■ TASK INSTRUCTIONS
Pull every line with "Table" from the material.

[[ DATA open ]]

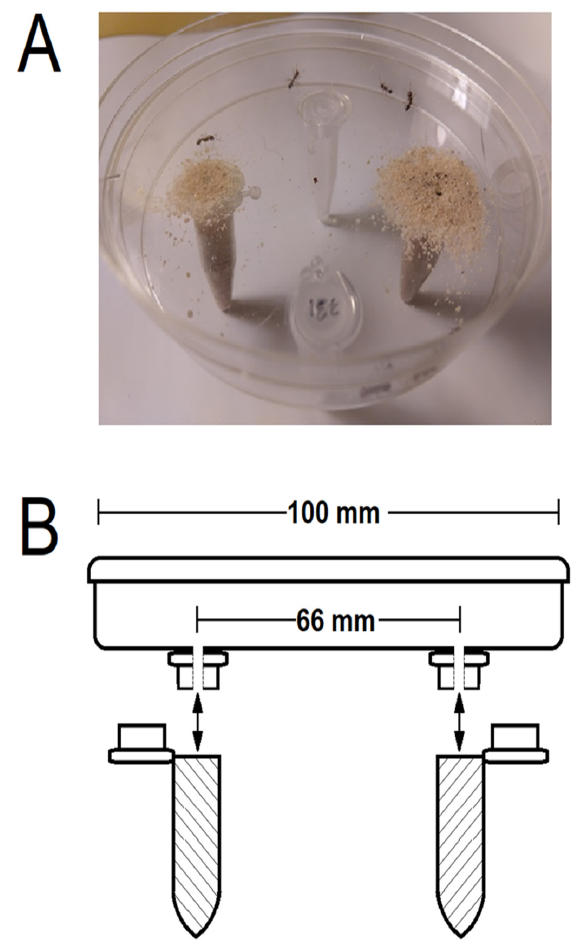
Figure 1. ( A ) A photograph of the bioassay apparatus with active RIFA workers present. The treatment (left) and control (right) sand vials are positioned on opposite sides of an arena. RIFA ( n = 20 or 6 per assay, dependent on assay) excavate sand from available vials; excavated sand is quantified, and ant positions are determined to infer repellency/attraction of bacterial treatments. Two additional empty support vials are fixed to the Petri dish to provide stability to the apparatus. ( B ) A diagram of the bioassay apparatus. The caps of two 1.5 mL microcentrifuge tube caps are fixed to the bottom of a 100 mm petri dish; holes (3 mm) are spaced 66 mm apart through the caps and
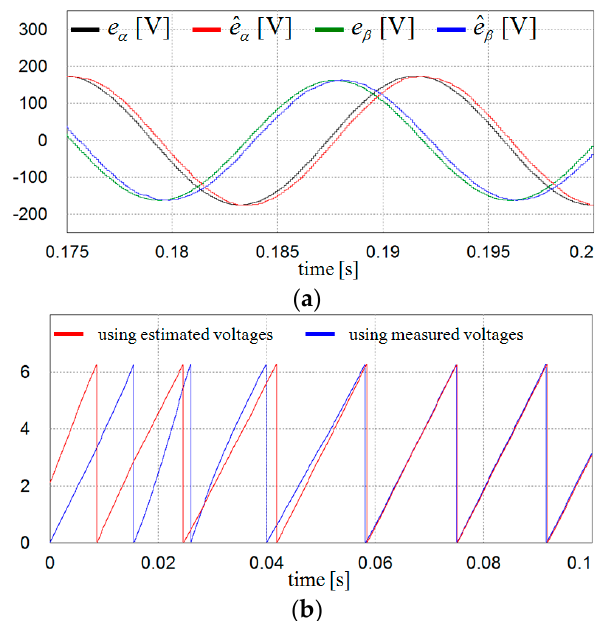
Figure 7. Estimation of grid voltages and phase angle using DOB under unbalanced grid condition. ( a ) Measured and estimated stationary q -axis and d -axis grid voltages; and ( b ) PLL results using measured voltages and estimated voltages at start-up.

[[ DATA closed ]]
[[ DATA open ]]

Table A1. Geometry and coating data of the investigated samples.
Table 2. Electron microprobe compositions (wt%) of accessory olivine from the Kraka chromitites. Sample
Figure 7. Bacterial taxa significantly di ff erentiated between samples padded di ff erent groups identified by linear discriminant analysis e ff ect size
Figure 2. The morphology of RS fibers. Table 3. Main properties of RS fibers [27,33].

[[ DATA closed ]]
[[ DATA open ]]

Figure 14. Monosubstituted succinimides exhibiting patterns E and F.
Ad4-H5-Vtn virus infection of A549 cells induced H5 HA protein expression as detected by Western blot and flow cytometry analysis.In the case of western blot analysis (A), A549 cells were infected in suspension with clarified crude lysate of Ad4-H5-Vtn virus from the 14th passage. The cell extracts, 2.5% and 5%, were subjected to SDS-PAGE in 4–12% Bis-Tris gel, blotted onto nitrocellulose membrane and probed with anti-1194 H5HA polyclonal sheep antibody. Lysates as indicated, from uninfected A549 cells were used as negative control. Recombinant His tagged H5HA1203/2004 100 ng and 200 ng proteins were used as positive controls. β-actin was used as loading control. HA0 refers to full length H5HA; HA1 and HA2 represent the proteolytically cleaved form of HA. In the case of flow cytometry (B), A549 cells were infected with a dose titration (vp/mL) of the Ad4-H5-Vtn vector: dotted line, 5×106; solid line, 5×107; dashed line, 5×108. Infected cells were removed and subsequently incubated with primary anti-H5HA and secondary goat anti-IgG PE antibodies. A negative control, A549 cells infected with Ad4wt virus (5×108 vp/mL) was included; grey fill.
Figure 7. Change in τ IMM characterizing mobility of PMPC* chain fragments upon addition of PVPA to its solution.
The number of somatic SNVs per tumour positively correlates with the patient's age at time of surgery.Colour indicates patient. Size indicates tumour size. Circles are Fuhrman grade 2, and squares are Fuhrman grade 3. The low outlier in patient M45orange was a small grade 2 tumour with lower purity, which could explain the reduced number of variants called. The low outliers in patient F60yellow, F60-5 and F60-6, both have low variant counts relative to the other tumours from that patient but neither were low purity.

[[ DATA closed ]]

■ PROBLEM SOLUTION
Table A1. Geometry and coating data of the investigated samples.
Table 2. Electron microprobe compositions (wt%) of accessory olivine from the Kraka chromitites. Sample
Figure 2. The morphology of RS fibers. Table 3. Main properties of RS fibers [27,33].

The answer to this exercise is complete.